It ends up being mostly Jensen and Chris who clear the room out; Chris shoves Steve toward the bedroom after an hour or so, to catch some sleep before he goes back and does whatever he does at Jeff's during the evening. As much as Jensen doesn't want to admit it, it's easier without Steve. Part of that is because he and Chris just start tossing shit out, but the rest is because Chris ends up having a bitchy streak a mile wide that feeds into Jensen's inner snark.
They get the room to the point that they can shove the rest of the boxes into the cheap, pressboard cabinet that's acting as a wardrobe--Jensen didn't bring so many clothes that he needs to worry about how much closet space he has--and he doesn't guess Steve'll care that he's wedging odds and ends up on the shelf. Chris clears out a corner for guitars and amps, then gets distracted leafing through staff paper littered with bits and pieces of unfinished songs.

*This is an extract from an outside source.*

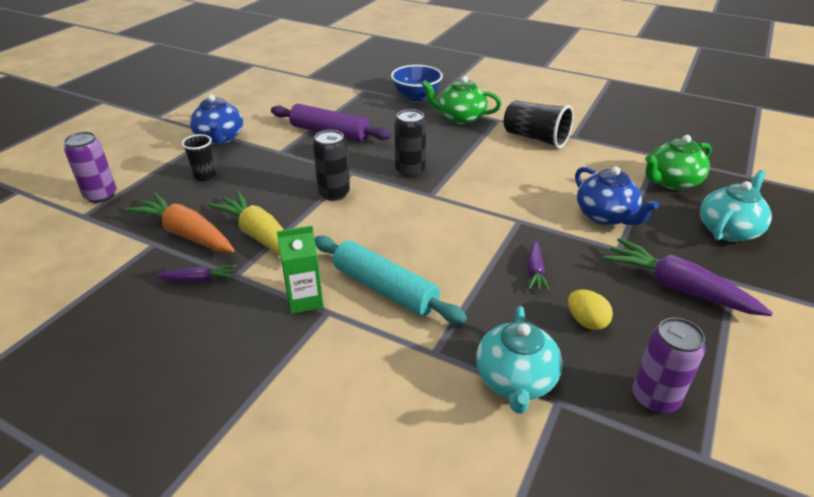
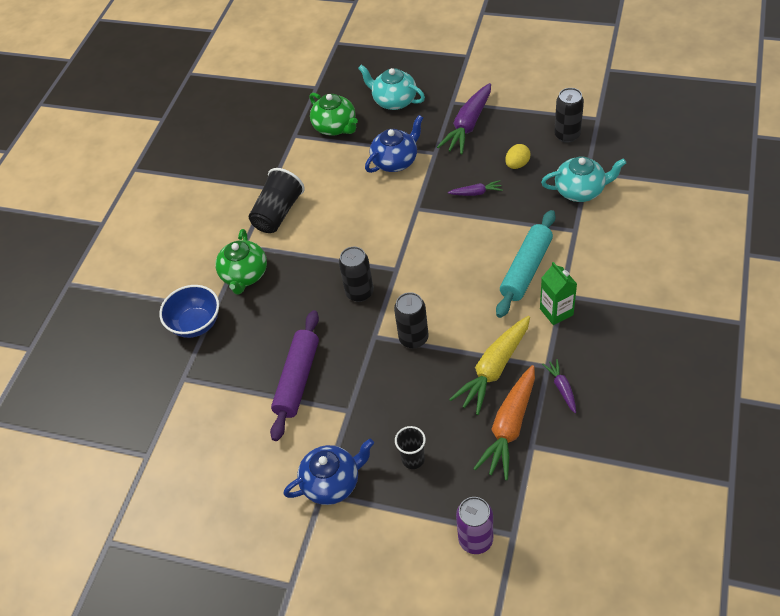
camera: 95 degrees left, 15 degrees up
(654, 398) = (567, 135): purple can -> black can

"Those yours, or Steve's?"
Chris looks up. "Steve's, mostly. Couple of these we were workin' on together, a while back. I mean, yeah, I've got my own mess. But there's some good stuff here, should get him working on it again."
"I thought Steve was playing a lot, over here," Jensen says. "That's the impression I got, I mean."
"Yeah." Chris shrugs. "He plays down at Jeff's a lot, over at a couple places in Lahaina some, too. But he mostly plays old stuff--stuff he wrote a while ago, I mean. It's--this place isn't the Taj Mahal or anything, but it's Maui. It ain't cheap. It's not easy to make time for writing."
"I guess," Jensen says, but that doesn't really sound like Steve. As long as Jensen's known him, he's always writing. Then again, Jensen's cleaning out Steve's spare room so he'll have some place to sleep, so, really, what does he know anyway? He stacks the papers neatly in the box and goes to help Chris haul the last bags of trash out to Steve's old van.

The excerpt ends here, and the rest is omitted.